Sin pretender restarle importancia a la práctica o disciplina cristiana de la imitación de Cristo, sí me gustaría destacar una vez más lo que el cristianismo ha venido enseñando desde el principio: Jesús el Mesías es el Salvador del mundo. El apóstol Pablo se hace eco de esta verdad fundamental en 1 Timoteo 1:15, donde dice: «Palabra fiel y digna de ser aceptada por todos: Cristo Jesús vino al mundo para salvar a los pecadores, entre los cuales yo soy el primero». Antes que un modelo de vida, lo que realmente necesitamos es ser salvados. Y la salvación no consiste en guardar la ley (ni se mantiene guardándola), sino en aferrarse a la persona de Jesús, el Hijo de Dios, confiando en que su sacrificio en la cruz nos proporciona vida eterna a nosotros, pecadores, sobre la base de la maravillosa gracia de Dios.
En resumen, la salvación no consiste en enseñarnos cómo guardar la ley del Creador, ni en que los gentiles nos convirtamos en parte de Israel, ni en que se produzca la reunión definitiva de las casas de Israel y Judá. No. La salvación tiene que ver con que seres perdidos y alienados de la auténtica vida eterna seamos alcanzados por la misericordia de Dios. Para ser rescatados y nacer a una nueva vida necesitamos un Salvador, y ese Salvador es Jesús de Nazaret. De hecho, él es nuestro único y suficiente Salvador. Y a partir de ahí comienza una vida de discipulado que está encaminada a amar y obedecer a la persona de Jesucristo, y que se sustenta en la acción sobrenatural del Espíritu Santo que habita en nosotros, para gloria de Dios Padre. Y todo ello, absolutamente todo, incluidas las obras que produce la fe verdadera, es por gracia.

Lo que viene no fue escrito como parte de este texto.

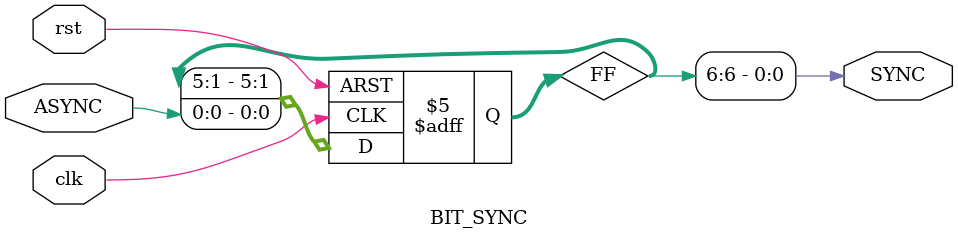
<source format=v>
module BIT_SYNC #(parameter BUS_WIDTH =1,parameter NUM_STAGES = 5) (
    input wire clk,
    input wire rst,
    input wire ASYNC,
    output wire SYNC
);
    



reg [NUM_STAGES+1:1]FF;

integer i = 0;
genvar  j ;

always @(posedge clk or negedge rst) begin
 if (!rst)
 begin
    FF <=  0;
 end
else
begin
    for (i=0; i<BUS_WIDTH; i=1+i)
    begin
    FF <= {FF[NUM_STAGES:1],ASYNC};
end  

end
end

    for ( j=0; j<BUS_WIDTH; j=1+j)
    begin
  assign   SYNC = FF[NUM_STAGES+1];
end

endmodule
</source>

En este año que acabamos de estrenar, mi gran deseo es que Jesús sea exaltado, que sea reconocido como Salvador y Señor, que nosotros mengüemos y él crezca. Él era más grande que el templo, que la ley y los profetas, que cualquier cosa en el cielo, en la tierra y debajo de la tierra. Lo era entonces y lo sigue siendo hoy. ¡A él sea la gloria!